• _EXTRACT_:
# 2Gig 1066mhz vs. 4gig 800mhz



## Metall Pingwin (Nov 5, 2007)

Ive beeb upgrading my computer recently, I got a new motherboard (p35 platinum), processor (core 2 duo 4500) GFX card (8800GT), power supply (650) and a new case. Afer putting the computer together it wouldnt boot. I solved the problem, which turned out to be my ram. In short, it's too old to be copmatible with the mobo. 

I decided to go ahead and use the full potential of the mobo and processor and get 4 gigabytes of high quality ram. But now I stumbled upon a two way road. Due to budget constraints i can either buy *two sticks of 1066mhz 1Gig ram* or _*two sticks of 2GB, 800mhz ram*_. 

However I need help gauging if the higher speed of the two 1gig sticks will outweight the two 2gigs of lower speed, or vice versa.

In summary 2Gig 1066mhz (two sticks) vs. 4gig 800mhz (two sticks)


----------



## 1 g0t 0wn3d (Jan 31, 2007)

2 sticks of 1gb 800mhz (later cpus) right now you only need a step lower in dual channel any more and the fsb bottlenecks, and more then 2gb is overkill for 32bit os and you will see little gain for a bunch more money


----------



## Metall Pingwin (Nov 5, 2007)

At the risk of sounding like a smartass, ill have to say that if I but 2 sticks of 1gb, it will have to be 1066mhz. My mobo right now supports up to 1333, and I plan to take advantage of the fact. Plus if I get 2gigs now, i will want to expand it to 4 gigs in the future, by then 1066 will probably be the new standard.

• _INFORMATION SHOWN_:
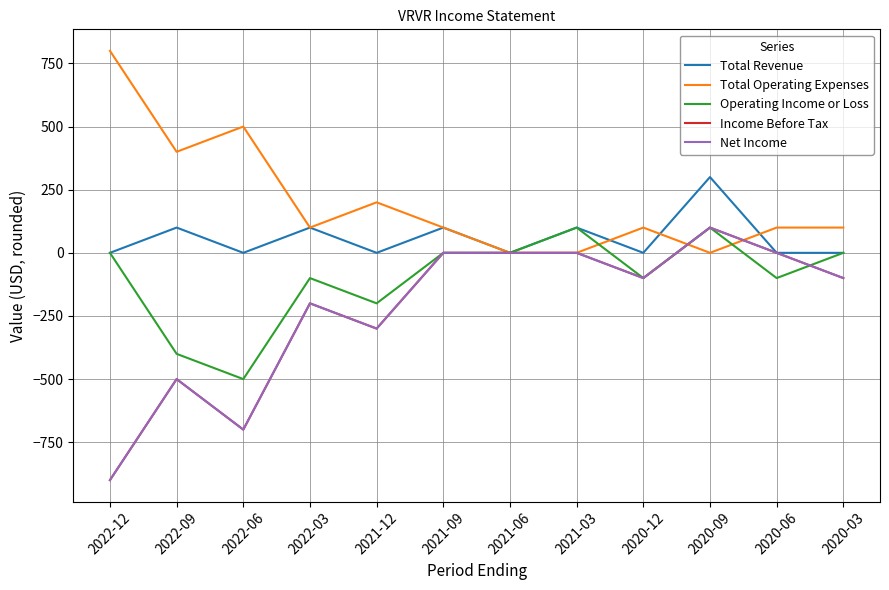

Is this an area chart (filled region under the line)?

No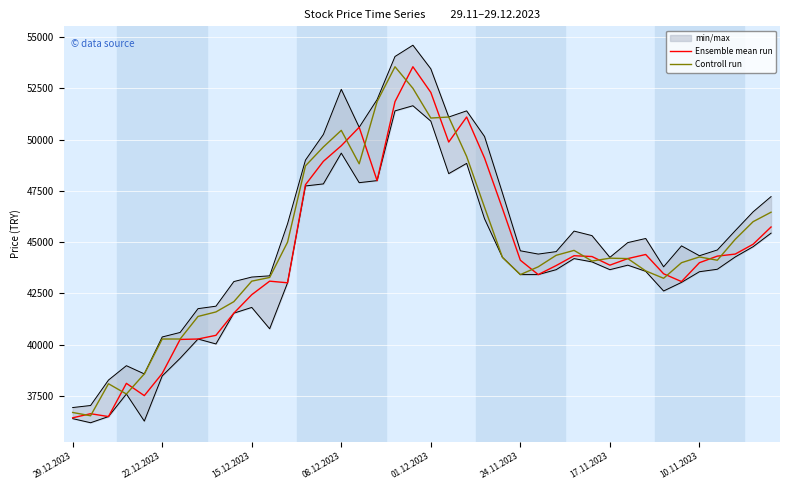

What is the maximum value for Ensemble mean run?

53550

• _TO-DO ITEM A_: Say whether each statement agrees with the RAM upgrade thread, answering yes or no and quoting the deciding words: (i) the original poster traced the boot failure to the RAM; (ii) the first reply recommends two 2GB sticks of 800MHz RAM; (iii) the original poster says the motherboard supports memory up to 1333.
• _TO-DO ITEM B_: Resume the RAM upgrade thread from its final post.

• _YOUR RESPONSE A_:
(i) Yes: "I solved the problem, which turned out to be my ram."
(ii) No: "2 sticks of 1gb 800mhz (later cpus)"
(iii) Yes: "My mobo right now supports up to 1333"

• _YOUR RESPONSE B_:
If there is actual danger of a bottleneck, and 800mhz is really the way to go, i see no reason why not to go for 4 gigs. It's is not my money may i point out, but a gift, whatever i don't spend goes away.

The question is rather regarding which one of the two combinations will give me higher performance.

PS. Does the distribution of GB\stick affect the performance at all?
Meaning, would in theory (ignore dual chanel) 2x1GB be different from 1x2GB?


----------



## 1 g0t 0wn3d (Jan 31, 2007)

oh well if its a gift then by all means get the 4gb (you can always go to a 64bit os or put a partition off and run linux to use the extra ram)


----------



## Metall Pingwin (Nov 5, 2007)

Now i'm also wondering how can there possibly be a bottleneck with 1066mhz ram? The mobo supports way more and my cpu is a dual core so it utilises dual chanel ram better.

Where does the bottleneck occur?


----------



## 1 g0t 0wn3d (Jan 31, 2007)

ok so dual channel yuo getting 2 time the rated ram speed (both combined) the cpu is only going to use as more of that speed as its fsb is in your case that is 1066mhz thats a whole 1066mhz just sitting there


----------



## Metall Pingwin (Nov 5, 2007)

So am i understanding you correctly, the 1333 is the total the motherboard can take at once?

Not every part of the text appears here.